What do YOU call them?

I HATE those things!

We always called them flip-flops, and I couldn’t stand to wear them. They always feel as though they’re about to fall off my feet. If I wear them, I seem to keep my toes clenched in an unconscience attempt to keep the “shoes” from slipping off. Try clencing your toes, hard, for several consecutive minutes. It hurts! My feet always ached terribly whenever I wore flip-flops.

I hate 'em!

Flip-flops is what everyone I knew growing up called them, except for a pretentious neighbor family that called them “zories” (sp?). I think it’s from the Japanese word for the (usually straw) ones.

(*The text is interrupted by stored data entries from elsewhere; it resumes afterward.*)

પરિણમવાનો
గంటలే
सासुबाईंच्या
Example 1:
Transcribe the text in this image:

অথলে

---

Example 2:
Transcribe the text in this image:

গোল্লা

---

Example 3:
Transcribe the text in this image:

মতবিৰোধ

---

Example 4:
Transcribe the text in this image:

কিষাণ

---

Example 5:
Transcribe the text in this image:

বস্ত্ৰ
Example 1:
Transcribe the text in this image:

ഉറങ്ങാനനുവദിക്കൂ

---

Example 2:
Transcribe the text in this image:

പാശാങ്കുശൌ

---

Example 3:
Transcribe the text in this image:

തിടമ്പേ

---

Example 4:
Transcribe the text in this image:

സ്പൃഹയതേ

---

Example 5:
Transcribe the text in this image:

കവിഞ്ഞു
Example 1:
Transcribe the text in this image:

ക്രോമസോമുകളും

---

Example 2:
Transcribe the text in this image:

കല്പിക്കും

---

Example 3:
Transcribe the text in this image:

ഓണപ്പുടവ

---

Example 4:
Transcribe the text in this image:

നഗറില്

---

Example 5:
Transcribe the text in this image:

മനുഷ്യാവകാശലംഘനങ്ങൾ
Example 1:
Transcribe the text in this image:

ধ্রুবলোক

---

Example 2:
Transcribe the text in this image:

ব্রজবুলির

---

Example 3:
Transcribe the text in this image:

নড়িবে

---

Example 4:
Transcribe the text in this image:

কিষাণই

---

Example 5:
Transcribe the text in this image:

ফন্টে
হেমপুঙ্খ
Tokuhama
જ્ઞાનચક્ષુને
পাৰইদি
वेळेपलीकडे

Now that I think of it, how pretentious can you be if you’re wearin’ 'em, no matter WHAT you call 'em?

“Shower shoes” (Navy); “tsinellas” (Philippines, Guam); “zorries” (Guam); “shoes” (Hawaii); “flipflops” (Calif.)

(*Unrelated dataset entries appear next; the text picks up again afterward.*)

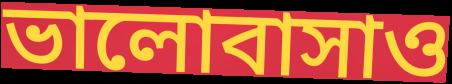
ভালোবাসাও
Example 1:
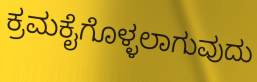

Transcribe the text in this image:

ಕ್ರಮಕೈಗೊಳ್ಳಲಾಗುವುದು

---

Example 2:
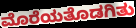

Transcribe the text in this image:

ಮೊರೆಯತೊಡಗಿತು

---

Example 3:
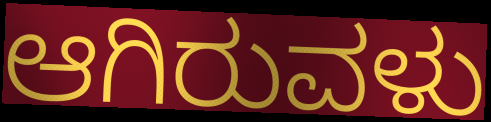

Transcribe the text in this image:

ಆಗಿರುವಳು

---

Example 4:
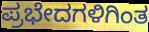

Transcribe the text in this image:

ಪ್ರಭೇದಗಳಿಗಿಂತ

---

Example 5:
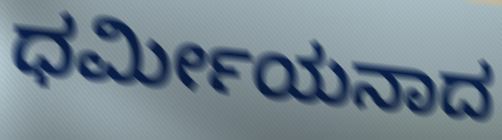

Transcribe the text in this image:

ಧರ್ಮೀಯನಾದ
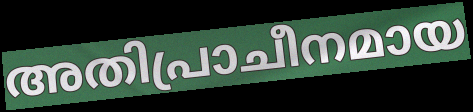
അതിപ്രാചീനമായ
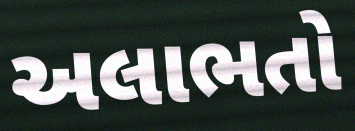
અલાભતો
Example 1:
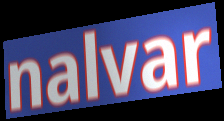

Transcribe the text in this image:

nalvar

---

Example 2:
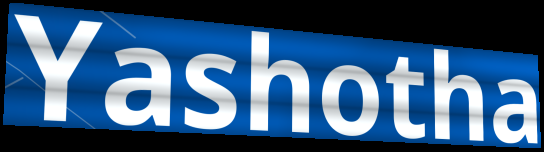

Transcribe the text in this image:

Yashotha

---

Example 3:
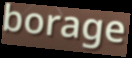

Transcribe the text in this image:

borage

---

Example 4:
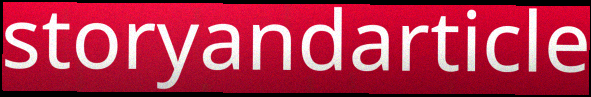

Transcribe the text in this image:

storyandarticle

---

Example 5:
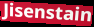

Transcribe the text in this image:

Jisenstain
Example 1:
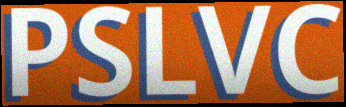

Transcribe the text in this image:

PSLVC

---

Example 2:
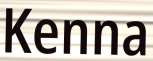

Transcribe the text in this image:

Kenna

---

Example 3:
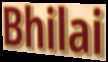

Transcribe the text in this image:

Bhilai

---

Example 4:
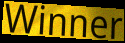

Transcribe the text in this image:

Winner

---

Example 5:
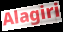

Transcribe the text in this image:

Alagiri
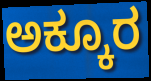
ಅಕ್ಕೂರ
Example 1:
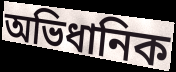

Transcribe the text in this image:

অভিধানিক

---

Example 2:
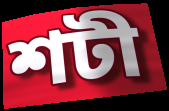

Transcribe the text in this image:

শটী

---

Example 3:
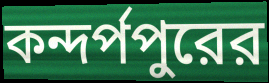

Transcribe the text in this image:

কন্দর্পপুরের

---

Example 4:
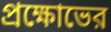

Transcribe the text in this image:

প্রক্ষোভের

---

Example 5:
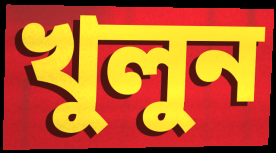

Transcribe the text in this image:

খুলুন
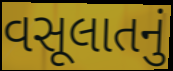
વસૂલાતનું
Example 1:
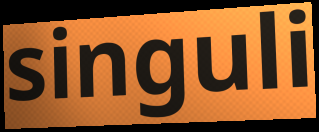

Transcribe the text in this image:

singuli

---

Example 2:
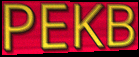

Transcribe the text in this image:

PEKB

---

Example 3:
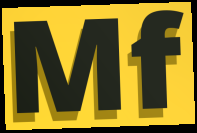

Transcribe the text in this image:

Mf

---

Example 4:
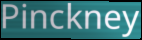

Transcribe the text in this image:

Pinckney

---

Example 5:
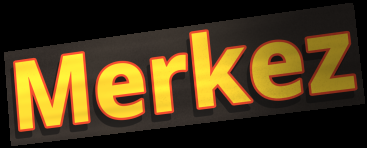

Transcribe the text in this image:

Merkez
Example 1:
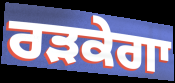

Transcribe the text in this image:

ਰੜਕੇਗਾ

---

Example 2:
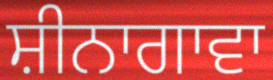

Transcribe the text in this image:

ਸ਼ੀਨਾਗਾਵਾ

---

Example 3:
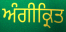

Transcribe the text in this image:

ਅੰਗੀਕ੍ਰਿਤ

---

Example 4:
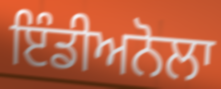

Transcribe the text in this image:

ਇੰਡੀਅਨੋਲਾ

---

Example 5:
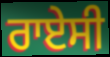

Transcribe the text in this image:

ਰਾਏਸੀ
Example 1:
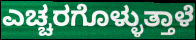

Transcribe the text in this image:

ಎಚ್ಚರಗೊಳ್ಳುತ್ತಾಳೆ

A pretty tough gang in Guam in the early 90’s was called “3F1BZ”, for “Three Filipinos with One Broken Zorrie”. Perhaps some juvenile offenders are just frutrated poets.

Flip flops.

My dad was in the Navy, then my brother, then me, now my husband… We always call 'em “shower shoes.”


Jess

Full of 'satiable curtiosity

Actually, it takes exactly nine yards of straw to weave the base of one of these shoes, which is the origin of the phrase “the whole nine yards.”

I’ve got to stop this.

When I was a kid I called them by their rightful name: zoris. My mother was into them and even more into the companion sock, known to me as tabbies. (cotton with a separation between the big toe and the rest, with fasteners at the heel; you’ve all seen 'em on the feet of geisha).

Then I called them thongs, and now I call them zoris again.